One additional common thread uniting the aforementioned cases are courts' holdings that the relevant limitations clauses did not reflect the meeting of the minds of the contracting parties, and thus, did not accurately reflect what the parties assumed they were contracting to. See, e.g., Neville, 294 F. Supp. at 656 (finding disclaimer of liability insufficient where the disclaimer was not "conspicuous"--that is, that it appeared in uniform font size with other contract provisions) ; see also Dessert Seed, 454 S.W.2d. at 310 (finding disclaimer of liability insufficient where the parties had conducted negotiations for eight years via telephone and disclaimer appeared in fine print on a tag attached to the product).*fn8

It is apparent that the foregoing seed cases provide an analogous analytical framework. Plaintiff proffered facts disputing Defendants' contention that the parties agreed that the SKINO # 2 product was defective, in that, the received product was not SKINO #2. Plaintiff has also put forth facts tending to show that the defect was not readily discoverable. The purchased product was incorporated into another product and resold. Petri further contends that replacement of the product or refund of the purchase price would not cover the alleged costs incurred by Petri, stemming from the use of the tainted product. Finally, the purchase order was a verbal order; the invoice containing the limitations clause was not received by Petri until after the order had been accepted and the mislabeled goods had been shipped.

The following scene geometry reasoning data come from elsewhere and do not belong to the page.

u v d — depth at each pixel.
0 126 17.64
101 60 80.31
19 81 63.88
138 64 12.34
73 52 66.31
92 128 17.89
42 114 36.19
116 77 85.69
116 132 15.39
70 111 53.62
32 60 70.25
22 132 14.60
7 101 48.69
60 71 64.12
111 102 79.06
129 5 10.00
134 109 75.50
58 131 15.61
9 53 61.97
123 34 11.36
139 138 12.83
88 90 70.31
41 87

For summary judgment purposes, however, this Court must consider what questions of fact, if any, remain. This Court distills from the case law that the question in this case is whether the limitations clause indicated on the OMG invoice ever became part of OMG's and Petri's sales contract. Petri has proffered sufficient evidence that there was no meeting of the minds as to the inclusion of the limitations clause in the sales contract. Thus, a genuine issue as to a material fact is present in this action, for which resolution by the fact finder(s) is necessary.


For the reasons stated above, the motion of defendant, OSM Americas, Inc., for summary judgment, pursuant to FED. R. CIV. P. 56, is granted in part, and denied in part.